Custom sign design is a fun, creative process, but it’s important to approach this task with clear goals in mind. For most business owners, sign design goals are simple: companies want to end up with clear, concise, and engaging copy that compels the reader to take the desired action, whether that’s visiting a website or stopping by a physical store location to peruse the daily deal.
In order to accomplish these custom sign design goals, we recommend the following strategies, assembled and presented to you by our expert sign design team. These basic principles carryover to any custom sign design, whether you’re creating a winning trade show banner or a cutting-edge digital display.
- High-contrast for high-impact. Too many custom signs allow their messages to get lost by implementing designs that make it difficult for the eye to naturally distinguish between different elements. Generally speaking, the contrast between the sign’s background and font is usually positively correlated to its legibility – the higher the contrast, the more legible your sign will be. With this in mind, dark backgrounds should utilize light foreground colors, and vice versa.
- Use the 3×5 rule for better content layout. Another common design mistake is packing the sign with too much text.
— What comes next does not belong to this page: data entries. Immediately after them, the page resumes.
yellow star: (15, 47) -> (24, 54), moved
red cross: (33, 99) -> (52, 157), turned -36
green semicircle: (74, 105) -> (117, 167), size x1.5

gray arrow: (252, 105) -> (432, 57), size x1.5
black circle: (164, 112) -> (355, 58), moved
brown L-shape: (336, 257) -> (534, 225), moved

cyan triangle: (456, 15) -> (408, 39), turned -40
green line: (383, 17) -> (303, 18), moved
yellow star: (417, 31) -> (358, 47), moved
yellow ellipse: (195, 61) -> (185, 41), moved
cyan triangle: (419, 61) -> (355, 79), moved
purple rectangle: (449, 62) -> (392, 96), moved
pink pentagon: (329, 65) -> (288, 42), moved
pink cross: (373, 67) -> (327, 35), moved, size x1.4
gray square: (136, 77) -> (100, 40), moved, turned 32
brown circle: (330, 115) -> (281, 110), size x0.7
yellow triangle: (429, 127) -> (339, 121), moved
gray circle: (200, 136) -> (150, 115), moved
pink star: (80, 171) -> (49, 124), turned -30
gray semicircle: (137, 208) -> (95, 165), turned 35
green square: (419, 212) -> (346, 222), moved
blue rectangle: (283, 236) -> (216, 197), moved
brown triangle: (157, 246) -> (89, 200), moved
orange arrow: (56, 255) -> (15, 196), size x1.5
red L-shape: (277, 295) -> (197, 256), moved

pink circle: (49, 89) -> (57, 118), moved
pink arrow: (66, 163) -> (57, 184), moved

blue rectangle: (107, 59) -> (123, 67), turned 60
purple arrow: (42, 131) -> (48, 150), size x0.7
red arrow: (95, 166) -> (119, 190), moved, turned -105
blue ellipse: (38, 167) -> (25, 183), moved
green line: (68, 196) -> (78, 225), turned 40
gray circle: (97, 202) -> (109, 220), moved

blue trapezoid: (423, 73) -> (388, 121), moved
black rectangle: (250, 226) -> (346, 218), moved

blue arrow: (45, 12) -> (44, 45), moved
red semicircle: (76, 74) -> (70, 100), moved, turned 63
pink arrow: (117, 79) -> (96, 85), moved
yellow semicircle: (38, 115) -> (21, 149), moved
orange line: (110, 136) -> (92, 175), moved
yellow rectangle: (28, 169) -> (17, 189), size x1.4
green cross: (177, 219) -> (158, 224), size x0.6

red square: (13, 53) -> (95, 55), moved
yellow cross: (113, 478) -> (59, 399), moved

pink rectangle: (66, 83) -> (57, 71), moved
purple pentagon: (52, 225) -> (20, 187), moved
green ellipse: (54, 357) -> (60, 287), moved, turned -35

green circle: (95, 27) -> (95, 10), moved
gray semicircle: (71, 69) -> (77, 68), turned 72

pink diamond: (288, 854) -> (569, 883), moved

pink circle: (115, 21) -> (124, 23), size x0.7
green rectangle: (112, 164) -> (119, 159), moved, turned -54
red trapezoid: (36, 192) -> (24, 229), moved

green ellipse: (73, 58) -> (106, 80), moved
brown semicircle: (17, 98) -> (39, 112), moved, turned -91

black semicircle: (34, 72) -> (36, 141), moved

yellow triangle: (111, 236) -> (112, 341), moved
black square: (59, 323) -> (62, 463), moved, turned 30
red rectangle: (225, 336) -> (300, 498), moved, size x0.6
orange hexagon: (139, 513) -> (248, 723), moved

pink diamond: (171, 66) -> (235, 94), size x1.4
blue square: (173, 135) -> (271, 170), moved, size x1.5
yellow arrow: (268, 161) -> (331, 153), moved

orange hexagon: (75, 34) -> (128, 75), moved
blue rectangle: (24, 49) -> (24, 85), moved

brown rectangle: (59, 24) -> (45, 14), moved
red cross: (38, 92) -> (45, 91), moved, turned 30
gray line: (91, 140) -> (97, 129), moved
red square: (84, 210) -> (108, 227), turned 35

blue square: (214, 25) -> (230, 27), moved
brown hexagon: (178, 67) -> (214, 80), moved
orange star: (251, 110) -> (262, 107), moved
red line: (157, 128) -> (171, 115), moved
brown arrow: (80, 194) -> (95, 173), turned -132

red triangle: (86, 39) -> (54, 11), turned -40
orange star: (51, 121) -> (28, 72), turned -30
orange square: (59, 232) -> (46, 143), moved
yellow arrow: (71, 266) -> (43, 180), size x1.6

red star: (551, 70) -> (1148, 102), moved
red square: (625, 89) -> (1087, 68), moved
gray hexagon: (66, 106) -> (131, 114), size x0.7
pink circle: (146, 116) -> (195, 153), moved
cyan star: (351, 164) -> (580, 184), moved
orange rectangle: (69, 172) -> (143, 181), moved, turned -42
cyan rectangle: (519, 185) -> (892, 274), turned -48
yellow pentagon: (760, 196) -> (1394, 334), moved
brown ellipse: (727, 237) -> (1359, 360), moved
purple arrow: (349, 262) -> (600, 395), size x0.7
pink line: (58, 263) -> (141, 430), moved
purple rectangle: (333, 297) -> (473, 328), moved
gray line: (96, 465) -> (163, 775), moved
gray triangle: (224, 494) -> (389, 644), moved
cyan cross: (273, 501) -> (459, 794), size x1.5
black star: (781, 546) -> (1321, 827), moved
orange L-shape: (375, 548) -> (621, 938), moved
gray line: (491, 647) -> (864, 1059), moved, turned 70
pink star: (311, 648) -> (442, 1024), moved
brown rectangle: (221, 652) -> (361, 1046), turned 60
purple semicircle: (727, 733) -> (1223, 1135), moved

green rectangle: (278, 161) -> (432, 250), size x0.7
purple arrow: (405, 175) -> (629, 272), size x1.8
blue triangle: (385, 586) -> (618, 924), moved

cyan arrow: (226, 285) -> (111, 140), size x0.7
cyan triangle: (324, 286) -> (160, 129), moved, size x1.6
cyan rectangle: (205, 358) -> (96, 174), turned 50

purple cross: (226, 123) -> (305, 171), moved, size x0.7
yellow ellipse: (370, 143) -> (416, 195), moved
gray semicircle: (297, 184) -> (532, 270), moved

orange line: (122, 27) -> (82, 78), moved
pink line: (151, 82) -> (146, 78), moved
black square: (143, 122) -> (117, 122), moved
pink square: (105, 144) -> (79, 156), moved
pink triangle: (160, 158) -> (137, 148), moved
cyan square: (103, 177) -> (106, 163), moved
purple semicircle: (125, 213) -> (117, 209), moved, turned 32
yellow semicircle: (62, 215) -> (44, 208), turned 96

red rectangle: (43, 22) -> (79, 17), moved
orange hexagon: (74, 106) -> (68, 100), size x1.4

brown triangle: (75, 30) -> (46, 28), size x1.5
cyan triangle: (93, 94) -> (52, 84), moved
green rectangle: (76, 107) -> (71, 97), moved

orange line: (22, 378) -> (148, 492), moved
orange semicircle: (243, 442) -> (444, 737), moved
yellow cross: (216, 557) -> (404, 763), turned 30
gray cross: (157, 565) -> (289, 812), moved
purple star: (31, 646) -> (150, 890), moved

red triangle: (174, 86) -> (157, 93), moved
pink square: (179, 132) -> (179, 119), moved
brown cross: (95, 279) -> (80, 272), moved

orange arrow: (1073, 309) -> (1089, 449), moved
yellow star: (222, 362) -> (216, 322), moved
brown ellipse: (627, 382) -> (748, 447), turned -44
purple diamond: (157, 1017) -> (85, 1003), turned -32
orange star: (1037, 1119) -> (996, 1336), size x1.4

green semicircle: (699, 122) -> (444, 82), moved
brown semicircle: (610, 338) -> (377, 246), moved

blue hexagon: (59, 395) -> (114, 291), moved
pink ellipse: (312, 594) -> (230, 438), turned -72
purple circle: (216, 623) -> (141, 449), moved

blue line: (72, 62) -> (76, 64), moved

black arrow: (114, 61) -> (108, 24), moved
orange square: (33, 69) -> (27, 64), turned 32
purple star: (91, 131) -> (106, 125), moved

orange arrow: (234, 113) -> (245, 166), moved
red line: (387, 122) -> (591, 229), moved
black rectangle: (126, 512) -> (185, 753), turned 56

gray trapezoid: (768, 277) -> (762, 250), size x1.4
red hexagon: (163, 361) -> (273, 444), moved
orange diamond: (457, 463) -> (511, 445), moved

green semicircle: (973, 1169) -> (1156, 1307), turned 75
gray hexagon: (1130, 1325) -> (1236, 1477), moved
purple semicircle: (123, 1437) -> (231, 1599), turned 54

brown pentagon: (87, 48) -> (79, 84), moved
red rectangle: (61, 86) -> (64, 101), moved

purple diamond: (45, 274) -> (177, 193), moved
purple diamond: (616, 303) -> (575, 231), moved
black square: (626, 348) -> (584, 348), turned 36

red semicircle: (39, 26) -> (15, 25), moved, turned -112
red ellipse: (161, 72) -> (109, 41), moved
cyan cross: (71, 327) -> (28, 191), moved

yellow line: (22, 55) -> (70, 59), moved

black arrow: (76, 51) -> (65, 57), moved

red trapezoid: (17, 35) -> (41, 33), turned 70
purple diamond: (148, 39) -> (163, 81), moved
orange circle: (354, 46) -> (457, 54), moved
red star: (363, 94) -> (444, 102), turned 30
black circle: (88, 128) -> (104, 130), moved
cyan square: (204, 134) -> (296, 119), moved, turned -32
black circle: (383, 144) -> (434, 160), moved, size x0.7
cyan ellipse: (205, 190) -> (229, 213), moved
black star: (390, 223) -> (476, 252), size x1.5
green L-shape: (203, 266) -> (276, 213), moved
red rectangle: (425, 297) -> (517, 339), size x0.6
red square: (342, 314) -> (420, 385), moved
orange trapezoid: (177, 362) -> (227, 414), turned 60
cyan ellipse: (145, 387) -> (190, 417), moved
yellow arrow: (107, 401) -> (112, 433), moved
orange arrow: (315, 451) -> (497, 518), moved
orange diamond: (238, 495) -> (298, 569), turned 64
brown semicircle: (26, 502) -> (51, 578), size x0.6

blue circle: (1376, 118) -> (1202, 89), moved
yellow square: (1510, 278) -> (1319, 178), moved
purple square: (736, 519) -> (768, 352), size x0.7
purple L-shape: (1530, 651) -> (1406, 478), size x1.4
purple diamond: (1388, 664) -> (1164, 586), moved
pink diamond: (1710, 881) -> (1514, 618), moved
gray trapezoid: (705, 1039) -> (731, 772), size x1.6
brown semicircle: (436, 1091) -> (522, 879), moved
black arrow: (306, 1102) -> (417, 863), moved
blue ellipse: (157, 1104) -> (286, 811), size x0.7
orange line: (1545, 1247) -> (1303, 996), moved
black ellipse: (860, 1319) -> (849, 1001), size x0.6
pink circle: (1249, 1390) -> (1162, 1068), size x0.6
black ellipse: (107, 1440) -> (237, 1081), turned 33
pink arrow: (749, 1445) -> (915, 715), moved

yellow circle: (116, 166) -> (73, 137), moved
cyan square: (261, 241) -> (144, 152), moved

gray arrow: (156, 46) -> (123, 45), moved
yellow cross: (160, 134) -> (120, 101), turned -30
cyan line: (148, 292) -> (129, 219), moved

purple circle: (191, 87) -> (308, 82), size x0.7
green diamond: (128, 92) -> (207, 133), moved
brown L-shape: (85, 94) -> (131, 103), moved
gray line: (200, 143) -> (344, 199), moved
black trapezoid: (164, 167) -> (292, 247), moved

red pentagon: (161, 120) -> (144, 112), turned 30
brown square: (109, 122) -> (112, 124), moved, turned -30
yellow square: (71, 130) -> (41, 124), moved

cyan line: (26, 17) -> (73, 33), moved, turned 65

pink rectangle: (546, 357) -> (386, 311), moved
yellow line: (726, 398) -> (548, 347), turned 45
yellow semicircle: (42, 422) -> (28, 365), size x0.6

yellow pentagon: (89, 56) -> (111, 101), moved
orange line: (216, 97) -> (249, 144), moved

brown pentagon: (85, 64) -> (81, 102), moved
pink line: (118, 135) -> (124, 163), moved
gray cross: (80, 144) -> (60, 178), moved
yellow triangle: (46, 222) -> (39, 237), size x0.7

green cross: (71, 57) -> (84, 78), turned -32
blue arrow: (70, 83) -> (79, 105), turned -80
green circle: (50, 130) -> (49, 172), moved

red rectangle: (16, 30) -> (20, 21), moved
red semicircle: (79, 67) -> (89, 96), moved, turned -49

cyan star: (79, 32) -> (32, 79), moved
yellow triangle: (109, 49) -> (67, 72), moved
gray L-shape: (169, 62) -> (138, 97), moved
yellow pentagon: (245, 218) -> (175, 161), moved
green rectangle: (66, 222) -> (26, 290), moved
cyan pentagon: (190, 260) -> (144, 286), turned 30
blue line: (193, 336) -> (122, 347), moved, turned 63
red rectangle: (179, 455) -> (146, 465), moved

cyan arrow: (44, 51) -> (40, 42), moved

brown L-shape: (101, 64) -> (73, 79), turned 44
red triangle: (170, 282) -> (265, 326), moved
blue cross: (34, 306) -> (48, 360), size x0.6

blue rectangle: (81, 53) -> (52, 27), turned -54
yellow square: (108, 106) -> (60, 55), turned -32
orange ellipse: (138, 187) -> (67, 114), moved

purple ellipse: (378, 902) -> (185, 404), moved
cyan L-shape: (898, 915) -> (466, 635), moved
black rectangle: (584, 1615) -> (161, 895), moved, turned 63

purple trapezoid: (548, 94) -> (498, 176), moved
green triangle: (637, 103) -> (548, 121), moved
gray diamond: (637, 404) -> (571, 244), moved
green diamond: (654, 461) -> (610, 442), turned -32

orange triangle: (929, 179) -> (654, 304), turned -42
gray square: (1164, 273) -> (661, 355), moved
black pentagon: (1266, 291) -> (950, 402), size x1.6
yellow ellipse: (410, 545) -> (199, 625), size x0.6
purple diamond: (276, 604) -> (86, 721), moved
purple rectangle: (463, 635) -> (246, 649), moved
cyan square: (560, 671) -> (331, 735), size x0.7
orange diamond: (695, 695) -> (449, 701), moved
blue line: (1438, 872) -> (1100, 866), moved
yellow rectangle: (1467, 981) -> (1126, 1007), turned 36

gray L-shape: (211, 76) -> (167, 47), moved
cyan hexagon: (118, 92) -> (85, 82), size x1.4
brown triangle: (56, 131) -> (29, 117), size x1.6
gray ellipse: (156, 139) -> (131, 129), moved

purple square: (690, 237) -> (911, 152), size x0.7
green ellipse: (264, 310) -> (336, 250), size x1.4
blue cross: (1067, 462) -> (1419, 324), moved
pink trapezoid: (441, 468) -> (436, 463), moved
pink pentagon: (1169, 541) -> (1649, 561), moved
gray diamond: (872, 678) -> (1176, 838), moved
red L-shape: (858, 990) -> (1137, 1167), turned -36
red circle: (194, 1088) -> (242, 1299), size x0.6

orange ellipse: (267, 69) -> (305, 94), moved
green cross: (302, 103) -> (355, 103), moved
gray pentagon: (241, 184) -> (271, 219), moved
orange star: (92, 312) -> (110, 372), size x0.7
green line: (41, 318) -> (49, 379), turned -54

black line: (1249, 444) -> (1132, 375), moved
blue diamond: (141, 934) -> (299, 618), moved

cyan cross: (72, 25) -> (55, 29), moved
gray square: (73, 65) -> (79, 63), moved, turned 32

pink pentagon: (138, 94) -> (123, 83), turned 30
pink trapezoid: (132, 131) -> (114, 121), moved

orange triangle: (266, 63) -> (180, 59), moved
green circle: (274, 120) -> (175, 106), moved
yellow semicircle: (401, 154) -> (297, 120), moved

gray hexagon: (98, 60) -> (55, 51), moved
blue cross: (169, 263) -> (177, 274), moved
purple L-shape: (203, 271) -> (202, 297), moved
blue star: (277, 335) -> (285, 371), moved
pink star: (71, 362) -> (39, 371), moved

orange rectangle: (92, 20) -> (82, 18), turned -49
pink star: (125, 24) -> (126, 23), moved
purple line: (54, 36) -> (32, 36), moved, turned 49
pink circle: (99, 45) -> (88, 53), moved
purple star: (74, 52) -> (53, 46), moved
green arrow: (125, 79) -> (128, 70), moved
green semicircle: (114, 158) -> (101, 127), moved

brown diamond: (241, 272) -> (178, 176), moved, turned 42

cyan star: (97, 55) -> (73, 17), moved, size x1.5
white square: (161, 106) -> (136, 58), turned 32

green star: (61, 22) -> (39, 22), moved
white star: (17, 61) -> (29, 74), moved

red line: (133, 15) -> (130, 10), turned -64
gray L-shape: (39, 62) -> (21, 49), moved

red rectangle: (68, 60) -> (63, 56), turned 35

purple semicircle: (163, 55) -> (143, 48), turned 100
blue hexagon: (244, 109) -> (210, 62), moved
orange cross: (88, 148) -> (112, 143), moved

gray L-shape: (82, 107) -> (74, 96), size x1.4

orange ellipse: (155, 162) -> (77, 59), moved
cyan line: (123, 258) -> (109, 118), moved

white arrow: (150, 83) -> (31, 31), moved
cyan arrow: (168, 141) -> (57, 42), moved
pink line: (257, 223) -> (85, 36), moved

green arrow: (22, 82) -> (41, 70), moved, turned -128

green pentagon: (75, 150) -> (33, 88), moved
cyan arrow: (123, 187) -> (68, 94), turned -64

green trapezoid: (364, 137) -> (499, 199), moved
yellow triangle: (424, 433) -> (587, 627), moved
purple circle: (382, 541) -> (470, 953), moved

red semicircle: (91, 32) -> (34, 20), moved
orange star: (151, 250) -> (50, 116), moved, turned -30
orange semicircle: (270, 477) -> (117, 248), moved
Avoid clutter at all costs; make every word work overtime to convey your message as quickly and succinctly as possible. Keep the type size larger to ensure your sign is readable from a distance, and force yourself to include only the most important information.
The 3×5 rule is a handy strategy to keep your custom sign design in check. This rule dictates that you should either use 3 lines of 5 words (or less), or 5 lines of 3 words (or less).
- Pick the right text styles. Unless you’re trying to duplicate the font used elsewhere in your corporate branding, it’s generally a good idea to keep your text simple. Never use more than two fonts in a single design, and be careful with italics, as these can be tricky to read from a distance. Just like with printed text, bolded lettering, bullet points, and larger lettering can greatly improve readability, so factor these into your sign design where appropriate.
- Color and perception strategies. As discussed earlier, contrast is key, so your color choices should be made with this in mind. Choosing the right colors will help you place your foreground elements ahead of your background elements, perceptually speaking.
In terms of the three primary color options, you should know that the human eye is most sensitive to green, with red coming in a close second, and blue falling in last place. Furthermore, you should avoid filling the whole sign with a rainbow of color, as this prevents the eye from focusing and decreasing the impact of your sign’s key points.
- Focus techniques. Building on our previous point, focus techniques allow you to direct the viewer’s attention to the most important parts of your sign. Try to remember the “visual hierarchy” of different design elements. Using headlines, graphics, bright colors, and high-contrast signals to the viewer that they are reading critical information.